The Uninhabitable Earth: Life After Warming by David Wallace-Wells is a real bummer. The book begins, “It is worse, much worse than you think,” and everything that follows serves to prove his point that the time to avoid the calamities of climate change has already passed. The chapter titles give a sense of the book’s content and tone: “Heat Death,” “Hunger,” “Drowning,” “Dying Oceans,” “Unbreathable Air,” and “Economic Collapse.” It’s not that Wallace-Wells thinks we should give up. In fact, he argues that we must do everything we can to combat global warming. However, he is insistent that “the world has, at most, about three decades to completely decarbonize before truly devastating climate horrors begin.” In short, the best we can strive for at this point is a really bad outcome rather than complete annihilation.
Climate science doubters will, of course, say that Wallace-Wells is just an alarmist, but they may have trouble explaining away the 65 pages of notes at the end of his book, many of them citations from prestigious scientific journals. The Uninhabitable Earth offers one body blow after another, and even readers who find the book’s argument convincing may feel overwhelmed by the avalanche of bad news, especially in the first two parts. The author clearly isn’t in the business of offering solace.

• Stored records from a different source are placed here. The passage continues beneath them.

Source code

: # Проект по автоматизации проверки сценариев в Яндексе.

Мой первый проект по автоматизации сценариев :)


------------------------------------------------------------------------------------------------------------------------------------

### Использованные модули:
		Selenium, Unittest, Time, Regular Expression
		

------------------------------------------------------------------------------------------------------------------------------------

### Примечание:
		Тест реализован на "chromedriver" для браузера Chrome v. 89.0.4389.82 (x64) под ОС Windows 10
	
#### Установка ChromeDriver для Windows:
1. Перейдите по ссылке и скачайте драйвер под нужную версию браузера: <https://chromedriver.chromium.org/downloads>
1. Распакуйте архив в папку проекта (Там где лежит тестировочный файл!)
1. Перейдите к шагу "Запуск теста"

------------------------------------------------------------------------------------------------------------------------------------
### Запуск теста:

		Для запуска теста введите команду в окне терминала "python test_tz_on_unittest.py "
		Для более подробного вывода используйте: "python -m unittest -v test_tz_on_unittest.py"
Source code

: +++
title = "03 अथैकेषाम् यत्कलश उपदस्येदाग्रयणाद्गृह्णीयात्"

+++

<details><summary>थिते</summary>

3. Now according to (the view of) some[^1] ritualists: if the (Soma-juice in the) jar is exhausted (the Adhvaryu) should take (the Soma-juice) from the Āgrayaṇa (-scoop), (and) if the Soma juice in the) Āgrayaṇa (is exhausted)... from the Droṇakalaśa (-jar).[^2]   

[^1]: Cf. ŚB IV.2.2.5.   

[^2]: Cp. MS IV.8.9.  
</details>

People in general, and Americans in particular, are averse to truth-telling about climate change, so rather than a clarion call to action, The Uninhabitable Earth will more likely become just another footnote that future generations can refer to when they want yet more evidence of how little we seemed to care about their fate. Indeed, Wallace-Wells sees our emerging tendency to “normalize climate change” as typical of the human inclination to come to terms “with what is just ahead of us, decrying what lies beyond that, and forgetting all that we had ever said about the absolute moral unacceptability of the conditions of the world we are passing through in the present tense, blithely.”